= Task statement =
Leave out the pictures and repeat the entries below verbatim.

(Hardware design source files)

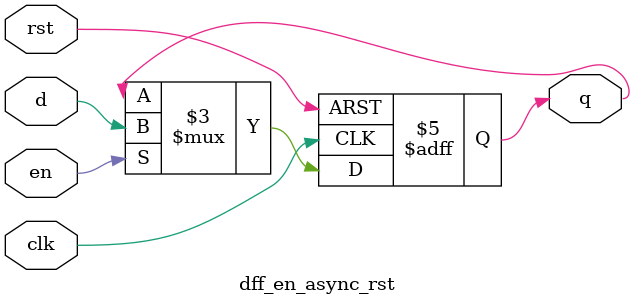
<source format=v>
`timescale 1ns / 1ps


module dff_en_async_rst(
    input clk,rst,
    input en,
    input d,
    output reg q
    );
    always@(posedge clk or posedge rst)
        begin
            if(rst)
                q <= 1'b0;
            else if(en)
                q <= d;
            else
                q <= q;
        end
endmodule

</source>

= Your solution =
<source format=v>
`timescale 1ns / 1ps


module dff_en_async_rst(
    input clk,rst,
    input en,
    input d,
    output reg q
    );
    always@(posedge clk or posedge rst)
        begin
            if(rst)
                q <= 1'b0;
            else if(en)
                q <= d;
            else
                q <= q;
        end
endmodule

</source>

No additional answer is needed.